De Defectu Oraculorum

Plutarch

Plutarch. Moralia, Vol. V. Babbitt, Frank Cole, translator. Cambridge, MA: Harvard University Press; London: William Heinemann Ltd., 1936 (printing).

I think, then, that the exhalation is not in the same state all the time, but that it has recurrent periods of weakness and strength. Of the proof on which I depend I have as witnesses many foreigners and all the officials and servants at the shrine. It is a fact that the room in which they seat those who would consult the god is filled, not frequently or with any regularity, but as it may chance from time to time, with a delightful fragrance coming on a current of air which bears it towards the worshippers, as if its source were in the holy of holies; and it is like the odour which the most exquisite and costly perfumes send forth. It is likely that this efflorescence is produced by warmth or some other force engendered there.
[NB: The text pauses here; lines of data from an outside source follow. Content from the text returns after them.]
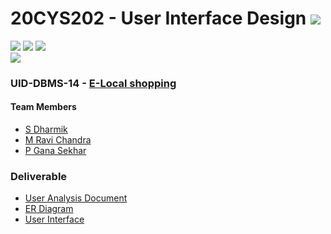 # 20CYS202 - User Interface Design ![](https://img.shields.io/badge/-Completed-darkgreen)
![](https://img.shields.io/badge/Batch-21CYS-lightgreen) ![](https://img.shields.io/badge/UG-blue) ![](https://img.shields.io/badge/Subject-UID-blue) <br/>
![](https://img.shields.io/badge/Category-BRIG-purple)

### UID-DBMS-14 - [E-Local shopping](https://dharmik03scoob.github.io/20CYS202-UID/Mini-Project/)

#### Team Members
- [S Dharmik]()
- [M Ravi Chandra]()
- [P Gana Sekhar]()

### Deliverable 
- [User Analysis Document](UID-DBMS-14_UAD.pdf)
- [ER Diagram](UID-DBMS-14_ER_Diagram.png)
- [User Interface](UI/)


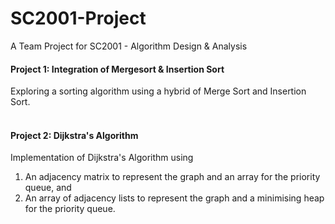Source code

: # SC2001-Project
A Team Project for SC2001 - Algorithm Design &amp; Analysis

#### Project 1: Integration of Mergesort & Insertion Sort
Exploring a sorting algorithm using a hybrid of Merge Sort and Insertion Sort. <br/><br/>

#### Project 2: Dijkstra's Algorithm
Implementation of Dijkstra's Algorithm using
1. An adjacency matrix to represent the graph and an array for the priority queue, and
2. An array of adjacency lists to represent the graph and a minimising heap for the priority queue.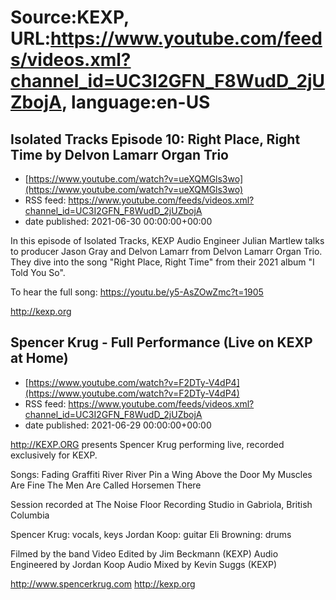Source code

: # Source:KEXP, URL:https://www.youtube.com/feeds/videos.xml?channel_id=UC3I2GFN_F8WudD_2jUZbojA, language:en-US

## Isolated Tracks Episode 10: Right Place, Right Time by Delvon Lamarr Organ Trio
 - [https://www.youtube.com/watch?v=ueXQMGls3wo](https://www.youtube.com/watch?v=ueXQMGls3wo)
 - RSS feed: https://www.youtube.com/feeds/videos.xml?channel_id=UC3I2GFN_F8WudD_2jUZbojA
 - date published: 2021-06-30 00:00:00+00:00

In this episode of Isolated Tracks, KEXP Audio Engineer Julian Martlew talks to producer Jason Gray and Delvon Lamarr from Delvon Lamarr Organ Trio. They dive into the song "Right Place, Right Time" from their 2021 album "I Told You So".

To hear the full song: https://youtu.be/y5-AsZOwZmc?t=1905

http://kexp.org

## Spencer Krug - Full Performance (Live on KEXP at Home)
 - [https://www.youtube.com/watch?v=F2DTy-V4dP4](https://www.youtube.com/watch?v=F2DTy-V4dP4)
 - RSS feed: https://www.youtube.com/feeds/videos.xml?channel_id=UC3I2GFN_F8WudD_2jUZbojA
 - date published: 2021-06-29 00:00:00+00:00

http://KEXP.ORG presents Spencer Krug performing live, recorded exclusively for KEXP.

Songs:
Fading Graffiti
River River
Pin a Wing Above the Door
My Muscles Are Fine
The Men Are Called Horsemen There

Session recorded at The Noise Floor Recording Studio in Gabriola, British Columbia

Spencer Krug: vocals, keys
Jordan Koop: guitar
Eli Browning: drums 

Filmed by the band
Video Edited by Jim Beckmann (KEXP)
Audio Engineered by Jordan Koop
Audio Mixed by Kevin Suggs (KEXP)

http://www.spencerkrug.com
http://kexp.org

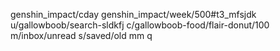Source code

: 
genshin_impact/cday
genshin_impact/week/500#t3_mfsjdk
u/gallowboob/search-sldkfj
c/gallowboob-food/flair-donut/100
m/inbox/unread
s/saved/old
mm
q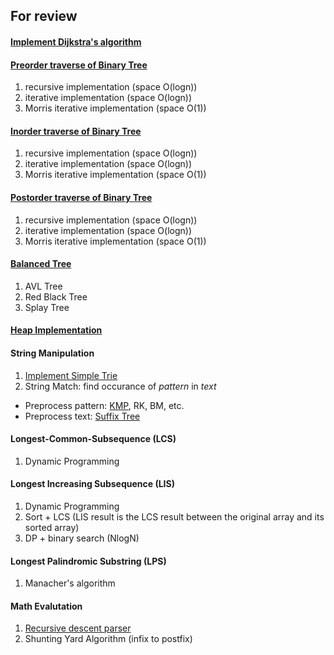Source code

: For review
---

#### [Implement Dijkstra's algorithm](Graph/dijkstra.cpp)

#### [Preorder traverse of Binary Tree](BinaryTree/preOrder.cpp)
1. recursive implementation (space O(logn))
2. iterative implementation (space O(logn))
3. Morris iterative implementation (space O(1))

#### [Inorder traverse of Binary Tree](BinaryTree/inOrder.cpp)
1. recursive implementation (space O(logn))
2. iterative implementation (space O(logn))
3. Morris iterative implementation (space O(1))

#### [Postorder traverse of Binary Tree](BinaryTree/postOrder.cpp)
1. recursive implementation (space O(logn))
2. iterative implementation (space O(logn))
3. Morris iterative implementation (space O(1))

#### [Balanced Tree](Tree/)
1. AVL Tree
2. Red Black Tree
3. Splay Tree

#### [Heap Implementation](Heap/heap.cpp)

#### String Manipulation
1. [Implement Simple Trie](Trie/Trie.h)
2. String Match: find occurance of *pattern* in *text*
  * Preprocess pattern: [KMP](KMP/kmp.cpp), RK, BM, etc.
  * Preprocess text: [Suffix Tree](SuffixTree/)

#### Longest-Common-Subsequence (LCS)

1. Dynamic Programming

#### Longest Increasing Subsequence (LIS)

1. Dynamic Programming
2. Sort + LCS (LIS result is the LCS result between the original array and its sorted array)
3. DP + binary search (NlogN)

#### Longest Palindromic Substring (LPS)
1. Manacher's algorithm

#### Math Evalutation
1. [Recursive descent parser](Expression-Evaluation/)
2. Shunting Yard Algorithm (infix to postfix)

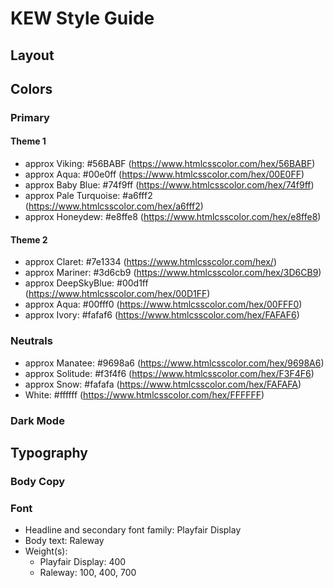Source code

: # KEW Style Guide

## Layout

## Colors

### Primary
#### Theme 1
- approx Viking: #56BABF (https://www.htmlcsscolor.com/hex/56BABF)
- approx Aqua: #00e0ff (https://www.htmlcsscolor.com/hex/00E0FF)
- approx Baby Blue: #74f9ff (https://www.htmlcsscolor.com/hex/74f9ff)
- approx Pale Turquoise: #a6fff2 (https://www.htmlcsscolor.com/hex/a6fff2)
- approx Honeydew: #e8ffe8 (https://www.htmlcsscolor.com/hex/e8ffe8)

#### Theme 2
- approx Claret: #7e1334 (https://www.htmlcsscolor.com/hex/)
- approx Mariner: #3d6cb9 (https://www.htmlcsscolor.com/hex/3D6CB9)
- approx DeepSkyBlue: #00d1ff (https://www.htmlcsscolor.com/hex/00D1FF)
- approx Aqua: #00fff0 (https://www.htmlcsscolor.com/hex/00FFF0)
- approx Ivory: #fafaf6 (https://www.htmlcsscolor.com/hex/FAFAF6)

### Neutrals
- approx Manatee: #9698a6 (https://www.htmlcsscolor.com/hex/9698A6)
- approx Solitude: #f3f4f6 (https://www.htmlcsscolor.com/hex/F3F4F6)
- approx Snow: #fafafa (https://www.htmlcsscolor.com/hex/FAFAFA)
- White: #ffffff (https://www.htmlcsscolor.com/hex/FFFFFF)

### Dark Mode

## Typography

### Body Copy


### Font
- Headline and secondary font family: Playfair Display
- Body text: Raleway
- Weight(s):
  - Playfair Display: 400
  - Raleway: 100, 400, 700


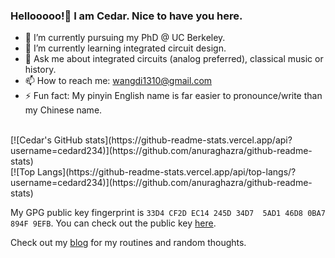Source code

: ### Hellooooo!👋 I am Cedar. Nice to have you here.

- 🔭 I’m currently pursuing my PhD @ UC Berkeley.
- 🌱 I’m currently learning integrated circuit design.
- 💬 Ask me about integrated circuits (analog preferred), classical music or history.
- 📫 How to reach me: wangdi1310@gmail.com
- ⚡ Fun fact: My pinyin English name is far easier to pronounce/write than my Chinese name.
<br>
[![Cedar's GitHub stats](https://github-readme-stats.vercel.app/api?username=cedard234)](https://github.com/anuraghazra/github-readme-stats)
<br>
[![Top Langs](https://github-readme-stats.vercel.app/api/top-langs/?username=cedard234)](https://github.com/anuraghazra/github-readme-stats)
<br>

My GPG public key fingerprint is `33D4 CF2D EC14 245D 34D7  5AD1 46D8 0BA7 894F 9EFB`. You can check out the public key [here](https://pgp.mit.edu/pks/lookup?op=get&fingerprint=on&search=0x46D80BA7894F9EFB).

Check out my [blog](https://blog.cedard.me/) for my routines and random thoughts.

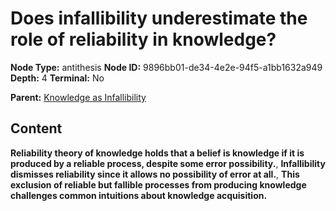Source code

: # Does infallibility underestimate the role of reliability in knowledge?

**Node Type:** antithesis
**Node ID:** 9896bb01-de34-4e2e-94f5-a1bb1632a949
**Depth:** 4
**Terminal:** No

**Parent:** [Knowledge as Infallibility](knowledge-as-infallibility-synthesis-8f0bcd35-bb4c-4192-816d-76a63a41903c.md)

## Content

**Reliability theory of knowledge holds that a belief is knowledge if it is produced by a reliable process, despite some error possibility.**, **Infallibility dismisses reliability since it allows no possibility of error at all.**, **This exclusion of reliable but fallible processes from producing knowledge challenges common intuitions about knowledge acquisition.**
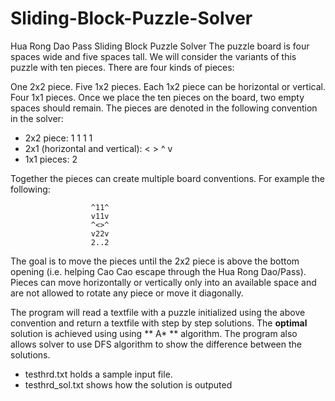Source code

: # Sliding-Block-Puzzle-Solver
Hua Rong Dao Pass Sliding Block Puzzle Solver
The puzzle board is four spaces wide and five spaces tall. We will consider the variants of this puzzle with ten pieces. There are four kinds of pieces:

One 2x2 piece.
Five 1x2 pieces. Each 1x2 piece can be horizontal or vertical.
Four 1x1 pieces.
Once we place the ten pieces on the board, two empty spaces should remain. The pieces are denoted in the following convention in the solver:

* 2x2 piece:
              1 1
              1 1
* 2x1 (horizontal and vertical):
              < >  ^
                   v
* 1x1 pieces:  2

Together the pieces can create multiple board conventions. For example the following:

                      ^11^
                      v11v
                      ^<>^
                      v22v
                      2..2
         
The goal is to move the pieces until the 2x2 piece is above the bottom opening (i.e. helping Cao Cao escape through the Hua Rong Dao/Pass). Pieces can move  horizontally or vertically only into an available space and are not allowed to rotate any piece or move it diagonally.

The program will read a textfile with a puzzle initialized using the above convention and return a textfile with step by step solutions. The **optimal** solution is achieved using using ** A* ** algorithm. The program also allows solver to use DFS algorithm to show the difference between the solutions. 

* testhrd.txt holds a sample input file. 
* testhrd_sol.txt shows how the solution is outputed
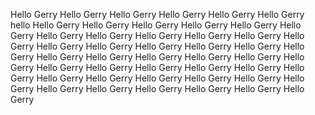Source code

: Hello Gerry
Hello Gerry
Hello Gerry
Hello Gerry
Hello Gerry
Hello Gerry
hello
Hello Gerry
Hello Gerry
Hello Gerry
Hello Gerry
Hello Gerry
Hello Gerry
Hello Gerry
Hello Gerry
Hello Gerry
Hello Gerry
Hello Gerry
Hello Gerry
Hello Gerry
Hello Gerry
Hello Gerry
Hello Gerry
Hello Gerry
Hello Gerry
Hello Gerry
Hello Gerry
Hello Gerry
Hello Gerry
Hello Gerry
Hello Gerry
Hello Gerry
Hello Gerry
Hello Gerry
Hello Gerry
Hello Gerry
Hello Gerry
Hello Gerry
Hello Gerry
Hello Gerry
Hello Gerry
Hello Gerry
Hello Gerry
Hello Gerry
Hello Gerry
Hello Gerry
Hello Gerry
Hello Gerry
Hello Gerry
If this does not seem credible, you will at least all agree that the prophetic priestess herself is subjected to differing influences, varying from time to time, which affect that, part of her soul with which the spirit of inspiration comes into association, and that she

v.5.p.497
does not always keep one temperament, like a perfect concord, unchanged on every occasion. For many annoyances and disturbances of which she is conscious, and many more unpereeived, lay hold upon her body and filter into her soul; and whenever she is replete with these, it is better that she should not go there and surrender herself to the control of the god, when she is not completely unhampered (as if she were a musical instrument, well strung and well tuned), but is in a state of emotion and instability. Wine, for example, does not always produce the same state of intoxication in the toper,[*](Cf. 406 b, supra.) nor the music of the flute the same state of exaltation in the votary; but the same persons are roused now to less, now to more, extravagant conduct by the Bacchic revels or stimulated by the wine, as the temperament within them becomes different. But especially does the imaginative faculty of the soul seem to be swayed by the alterations in the body, and to change as the body changes, a fact which is clearly shown in dreams; for at one time we find ourselves beset in our dreams by a multitude of visions of all sorts, and at another time again there comes a complete calmness and rest free from all such fancies. We ourselves know of Cleon here from Daulia and that he asserts that in all the many years he has lived he has never had a dream; and among the older men the same thing is told of Thrasymedes of Heraea. The cause of this is the temperament of the body, just as that of persons who are prone to melancholy, at the other extreme, is subject to a multitude of dreams and visions; wherefore they have the repute of possessing the faculty of dreaming straight; for since they turn now to this
and now to that in their imagery, like persons who shoot many arrows, they often manage to hit the mark.